> **EXERCISE**: Please quote the whole EASA2020 conference account word for word.

> **EXCERPT PROVIDED**:
● ● ● ● ● ● ●

This week I attended my first academic conference: EASA2020: New anthropological horizons in and beyond Europe. Which was organised in Lisbon but took place online.
- On Monday I attended the network meeting for Enqa (after first checking in with Vaneasa where not much was going on).
- Tuesday was the keynote by Marilyn Strathern.
- On Wednesday the conference started for real and I listened to the panel Languages of entanglement: mapping the ethnographic modes and media, convened by Melissa Nolas and Christos Varvantakis:
- Alexa Färber: Detangling the different media mobilities in multimodal research
- Sanderien Verstappen: How to make anthropology accessible for smartphone viewers?: A manifesto for ultrashort and low-resolution films
- Harshadha Balasubramanian: An Invitation to Feel Colour and Draw Sound: Proposing Cross-modality as a Participatory Method in Multimodal Fieldwork
- Saadia Mirza: Sensing Landscape as a Media Object
- Vanessa Wijngaarden: In dialogue with research collaborators and the public: Reflexive audio-visual ethnography and dilemmas of production and dissemination
- Alexandra D’Onofrio: From multimodal research to imagining the future of publishing a multimodal monograph
- Mark Westmoreland: Multimodality: Shifting Paradigms
- Followed by a useful Combined Academic Press/Duke Press Meet the Editors session, with Ken Wissoker and Gisela Fosado.
- But it was Thursday’s lab Drawing as Anthropology-Making, led by Letizia Bonanno and José Sherwood, that was the real meat of the conference for me. Such an inspiring double session, which will influence my practice.

● ● ● ● ● ● ●

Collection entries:
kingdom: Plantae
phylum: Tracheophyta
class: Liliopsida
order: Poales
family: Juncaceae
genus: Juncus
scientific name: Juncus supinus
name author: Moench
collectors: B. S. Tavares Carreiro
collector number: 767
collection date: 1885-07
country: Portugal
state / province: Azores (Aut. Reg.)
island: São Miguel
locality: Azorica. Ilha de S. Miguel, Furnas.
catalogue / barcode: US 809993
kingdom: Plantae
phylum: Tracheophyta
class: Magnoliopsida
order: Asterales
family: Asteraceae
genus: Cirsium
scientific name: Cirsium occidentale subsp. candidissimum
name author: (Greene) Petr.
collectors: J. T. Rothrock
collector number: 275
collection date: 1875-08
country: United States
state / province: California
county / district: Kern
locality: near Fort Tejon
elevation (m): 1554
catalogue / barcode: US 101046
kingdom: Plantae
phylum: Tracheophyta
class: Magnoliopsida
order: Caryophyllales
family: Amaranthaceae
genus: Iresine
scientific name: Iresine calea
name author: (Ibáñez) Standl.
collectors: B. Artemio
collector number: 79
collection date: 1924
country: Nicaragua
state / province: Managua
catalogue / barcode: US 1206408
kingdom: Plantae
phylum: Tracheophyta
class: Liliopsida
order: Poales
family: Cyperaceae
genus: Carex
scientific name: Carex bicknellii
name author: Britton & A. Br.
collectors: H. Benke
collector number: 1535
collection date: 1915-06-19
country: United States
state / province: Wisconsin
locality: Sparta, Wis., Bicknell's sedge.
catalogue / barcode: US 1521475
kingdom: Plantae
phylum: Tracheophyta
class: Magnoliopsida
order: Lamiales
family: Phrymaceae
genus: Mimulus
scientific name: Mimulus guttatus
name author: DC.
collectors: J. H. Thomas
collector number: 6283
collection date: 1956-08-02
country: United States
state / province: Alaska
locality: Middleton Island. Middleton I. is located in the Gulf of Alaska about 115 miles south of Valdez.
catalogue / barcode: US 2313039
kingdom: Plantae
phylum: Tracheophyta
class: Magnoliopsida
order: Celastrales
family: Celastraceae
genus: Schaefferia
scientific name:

● ● ● ● ● ● ●

> **ANSWER**:
This week I attended my first academic conference: EASA2020: New anthropological horizons in and beyond Europe. Which was organised in Lisbon but took place online.
- On Monday I attended the network meeting for Enqa (after first checking in with Vaneasa where not much was going on).
- Tuesday was the keynote by Marilyn Strathern.
- On Wednesday the conference started for real and I listened to the panel Languages of entanglement: mapping the ethnographic modes and media, convened by Melissa Nolas and Christos Varvantakis:
- Alexa Färber: Detangling the different media mobilities in multimodal research
- Sanderien Verstappen: How to make anthropology accessible for smartphone viewers?: A manifesto for ultrashort and low-resolution films
- Harshadha Balasubramanian: An Invitation to Feel Colour and Draw Sound: Proposing Cross-modality as a Participatory Method in Multimodal Fieldwork
- Saadia Mirza: Sensing Landscape as a Media Object
- Vanessa Wijngaarden: In dialogue with research collaborators and the public: Reflexive audio-visual ethnography and dilemmas of production and dissemination
- Alexandra D’Onofrio: From multimodal research to imagining the future of publishing a multimodal monograph
- Mark Westmoreland: Multimodality: Shifting Paradigms
- Followed by a useful Combined Academic Press/Duke Press Meet the Editors session, with Ken Wissoker and Gisela Fosado.
- But it was Thursday’s lab Drawing as Anthropology-Making, led by Letizia Bonanno and José Sherwood, that was the real meat of the conference for me. Such an inspiring double session, which will influence my practice.